What to do
Rewrite the data from the start through the line containing "совет: совет -> поры", replacing each "colour" with "color" and leaving everything else as it is.

--- Start Entries supplied ---

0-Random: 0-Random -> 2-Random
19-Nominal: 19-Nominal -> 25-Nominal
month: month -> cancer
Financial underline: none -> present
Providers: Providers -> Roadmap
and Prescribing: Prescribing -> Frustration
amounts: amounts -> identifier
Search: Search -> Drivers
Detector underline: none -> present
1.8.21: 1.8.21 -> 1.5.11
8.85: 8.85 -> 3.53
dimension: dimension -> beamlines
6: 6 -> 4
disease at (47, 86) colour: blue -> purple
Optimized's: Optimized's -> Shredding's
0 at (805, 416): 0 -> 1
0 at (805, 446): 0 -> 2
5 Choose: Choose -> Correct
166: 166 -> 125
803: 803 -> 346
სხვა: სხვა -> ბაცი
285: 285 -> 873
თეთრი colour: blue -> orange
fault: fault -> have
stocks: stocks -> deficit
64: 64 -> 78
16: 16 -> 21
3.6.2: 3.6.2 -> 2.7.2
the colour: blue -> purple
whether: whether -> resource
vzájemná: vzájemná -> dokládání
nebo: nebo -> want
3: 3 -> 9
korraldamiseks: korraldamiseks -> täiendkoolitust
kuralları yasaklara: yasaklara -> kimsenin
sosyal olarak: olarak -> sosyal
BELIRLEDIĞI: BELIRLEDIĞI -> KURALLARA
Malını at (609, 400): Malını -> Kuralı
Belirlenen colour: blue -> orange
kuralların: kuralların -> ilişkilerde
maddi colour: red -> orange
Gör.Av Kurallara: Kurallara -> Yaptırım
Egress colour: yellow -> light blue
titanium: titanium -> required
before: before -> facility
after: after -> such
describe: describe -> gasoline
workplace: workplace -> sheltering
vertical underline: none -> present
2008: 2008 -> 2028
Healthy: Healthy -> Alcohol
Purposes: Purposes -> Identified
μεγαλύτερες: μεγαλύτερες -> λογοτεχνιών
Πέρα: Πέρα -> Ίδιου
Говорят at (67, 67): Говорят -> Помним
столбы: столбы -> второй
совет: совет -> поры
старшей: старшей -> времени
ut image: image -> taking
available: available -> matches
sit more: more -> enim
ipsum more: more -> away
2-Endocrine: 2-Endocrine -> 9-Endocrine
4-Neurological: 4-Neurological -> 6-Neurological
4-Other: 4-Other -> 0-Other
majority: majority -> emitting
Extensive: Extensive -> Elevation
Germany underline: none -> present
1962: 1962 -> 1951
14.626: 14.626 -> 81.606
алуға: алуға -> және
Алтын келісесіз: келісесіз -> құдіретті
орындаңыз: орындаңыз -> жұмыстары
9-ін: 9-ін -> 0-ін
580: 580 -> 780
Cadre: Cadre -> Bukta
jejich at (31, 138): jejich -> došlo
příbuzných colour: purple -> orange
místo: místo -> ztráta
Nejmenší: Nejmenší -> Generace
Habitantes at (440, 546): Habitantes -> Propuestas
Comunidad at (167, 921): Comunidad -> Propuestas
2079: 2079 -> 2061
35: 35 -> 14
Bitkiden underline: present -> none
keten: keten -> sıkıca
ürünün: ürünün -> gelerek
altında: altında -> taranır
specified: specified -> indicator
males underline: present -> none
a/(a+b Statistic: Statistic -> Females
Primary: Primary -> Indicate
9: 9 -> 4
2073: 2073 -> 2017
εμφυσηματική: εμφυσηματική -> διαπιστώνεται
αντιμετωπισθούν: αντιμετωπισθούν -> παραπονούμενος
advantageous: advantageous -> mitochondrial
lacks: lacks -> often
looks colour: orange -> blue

--- End Entries supplied ---

Task response
0-Random: 0-Random -> 2-Random
19-Nominal: 19-Nominal -> 25-Nominal
month: month -> cancer
Financial underline: none -> present
Providers: Providers -> Roadmap
and Prescribing: Prescribing -> Frustration
amounts: amounts -> identifier
Search: Search -> Drivers
Detector underline: none -> present
1.8.21: 1.8.21 -> 1.5.11
8.85: 8.85 -> 3.53
dimension: dimension -> beamlines
6: 6 -> 4
disease at (47, 86) color: blue -> purple
Optimized's: Optimized's -> Shredding's
0 at (805, 416): 0 -> 1
0 at (805, 446): 0 -> 2
5 Choose: Choose -> Correct
166: 166 -> 125
803: 803 -> 346
სხვა: სხვა -> ბაცი
285: 285 -> 873
თეთრი color: blue -> orange
fault: fault -> have
stocks: stocks -> deficit
64: 64 -> 78
16: 16 -> 21
3.6.2: 3.6.2 -> 2.7.2
the color: blue -> purple
whether: whether -> resource
vzájemná: vzájemná -> dokládání
nebo: nebo -> want
3: 3 -> 9
korraldamiseks: korraldamiseks -> täiendkoolitust
kuralları yasaklara: yasaklara -> kimsenin
sosyal olarak: olarak -> sosyal
BELIRLEDIĞI: BELIRLEDIĞI -> KURALLARA
Malını at (609, 400): Malını -> Kuralı
Belirlenen color: blue -> orange
kuralların: kuralların -> ilişkilerde
maddi color: red -> orange
Gör.Av Kurallara: Kurallara -> Yaptırım
Egress color: yellow -> light blue
titanium: titanium -> required
before: before -> facility
after: after -> such
describe: describe -> gasoline
workplace: workplace -> sheltering
vertical underline: none -> present
2008: 2008 -> 2028
Healthy: Healthy -> Alcohol
Purposes: Purposes -> Identified
μεγαλύτερες: μεγαλύτερες -> λογοτεχνιών
Πέρα: Πέρα -> Ίδιου
Говорят at (67, 67): Говорят -> Помним
столбы: столбы -> второй
совет: совет -> поры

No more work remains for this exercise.